Iron nitride nanoparticles for rapid dechlorination of mixed chlorinated ethene contamination

Miroslav Brumovský; Vesna Micić; Jana Oborná; Jan Filip; Thilo Hofmann; Daniel Tunega

doi:10.1016/j.jhazmat.2022.129988

Iron nitride nanoparticles for rapid dechlorination of mixed chlorinated ethene contamination

J Hazard Mater. 2023 Jan 15:442:129988. doi: 10.1016/j.jhazmat.2022.129988. Epub 2022 Sep 15.

Authors

Miroslav Brumovský¹, Vesna Micić², Jana Oborná³, Jan Filip³, Thilo Hofmann², Daniel Tunega⁴

Affiliations

¹ University of Natural Resources and Life Sciences, Vienna, Department of Forest, and Soil Sciences, Institute of Soil Research, Peter-Jordan-Straße 82, 1190 Vienna, Austria; Department of Environmental Geosciences (EDGE), Centre for Microbiology and Environmental Systems Science, University of Vienna, Josef-Holaubek-Platz 2, UZA II, 1090 Vienna, Austria; Regional Centre of Advanced Technologies and Materials, Czech Advanced Technology and Research Institute (CATRIN), Palacký University, Šlechtitelů 27, 779 00 Olomouc, Czech Republic. Electronic address: miroslav.brumovsky@boku.ac.at.
² Department of Environmental Geosciences (EDGE), Centre for Microbiology and Environmental Systems Science, University of Vienna, Josef-Holaubek-Platz 2, UZA II, 1090 Vienna, Austria.
³ Regional Centre of Advanced Technologies and Materials, Czech Advanced Technology and Research Institute (CATRIN), Palacký University, Šlechtitelů 27, 779 00 Olomouc, Czech Republic.
⁴ University of Natural Resources and Life Sciences, Vienna, Department of Forest, and Soil Sciences, Institute of Soil Research, Peter-Jordan-Straße 82, 1190 Vienna, Austria.

PMID: 36155299
DOI: 10.1016/j.jhazmat.2022.129988

Abstract

Sulfidation and, more recently, nitriding have been recognized as promising modifications to enhance the selectivity of nanoscale zero-valent iron (nZVI) particles for trichloroethene (TCE).
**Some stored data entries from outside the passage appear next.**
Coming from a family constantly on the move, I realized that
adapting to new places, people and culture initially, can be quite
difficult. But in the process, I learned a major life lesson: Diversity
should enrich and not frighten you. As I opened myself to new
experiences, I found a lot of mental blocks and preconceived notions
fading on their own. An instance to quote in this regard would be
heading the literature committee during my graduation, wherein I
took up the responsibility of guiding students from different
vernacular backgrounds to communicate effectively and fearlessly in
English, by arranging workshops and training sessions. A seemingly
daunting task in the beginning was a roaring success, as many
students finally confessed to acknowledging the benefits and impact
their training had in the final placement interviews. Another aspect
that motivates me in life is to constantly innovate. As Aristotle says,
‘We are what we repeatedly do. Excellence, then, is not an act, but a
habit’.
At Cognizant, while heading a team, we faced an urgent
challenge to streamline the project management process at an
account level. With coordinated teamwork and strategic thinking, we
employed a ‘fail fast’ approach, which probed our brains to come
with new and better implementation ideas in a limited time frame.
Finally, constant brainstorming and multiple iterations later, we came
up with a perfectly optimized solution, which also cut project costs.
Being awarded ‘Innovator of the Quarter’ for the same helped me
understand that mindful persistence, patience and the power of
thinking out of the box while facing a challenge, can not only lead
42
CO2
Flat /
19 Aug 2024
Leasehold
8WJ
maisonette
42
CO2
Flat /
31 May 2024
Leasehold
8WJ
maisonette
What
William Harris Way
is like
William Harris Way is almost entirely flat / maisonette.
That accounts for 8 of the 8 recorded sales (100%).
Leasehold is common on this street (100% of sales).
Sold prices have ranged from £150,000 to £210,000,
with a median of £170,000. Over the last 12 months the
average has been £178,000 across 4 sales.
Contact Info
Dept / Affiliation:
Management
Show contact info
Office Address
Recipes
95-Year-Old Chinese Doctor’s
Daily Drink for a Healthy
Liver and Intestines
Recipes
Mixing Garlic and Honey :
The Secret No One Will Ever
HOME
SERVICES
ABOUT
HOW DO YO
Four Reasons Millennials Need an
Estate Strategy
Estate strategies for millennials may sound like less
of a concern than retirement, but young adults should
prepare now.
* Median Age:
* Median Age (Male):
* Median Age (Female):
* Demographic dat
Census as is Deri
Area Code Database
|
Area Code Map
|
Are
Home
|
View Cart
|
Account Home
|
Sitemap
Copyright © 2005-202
Herein, we investigated the performance of iron nitride (Fe_xN) nanoparticles in the removal of a broader range of chlorinated ethenes (CEs), including tetrachloroethene (PCE), cis-1,2-dichloroethene (cis-DCE), and their mixture with TCE, and compared it to the performance of sulfidated nZVI (S-nZVI) prepared from the same precursor nZVI. Two distinct types of iron nitride (Fe_xN) nanoparticles, containing γ'-Fe₄N and ε-Fe_2-3N phases, exhibited substantially higher PCE and cis-DCE dechlorination rates compared to S-nZVI. A similar effect was observed with a CE mixture, which was completely dechlorinated by both types of Fe_xN nanoparticles within 10 days, whereas S-nZVI was able to remove only about half of the amount, most of which being TCE. Density functional theory calculations further revealed that the cleavage of the first C-Cl bond was the rate-limiting step for all CEs dechlorinated on the γ'-Fe₄N(001) surface, with the reaction barriers of PCE and cis-DCE being 29.9, and 40.8 kJ mol^-1, respectively. Fe_xN nanoparticles proved to be highly effective in the remediation of PCE, cis-DCE, and mixed CE contamination.

Keywords: Chlorinated ethenes; Iron nitride; Molecular modeling; Nanoparticles; Sulfidation.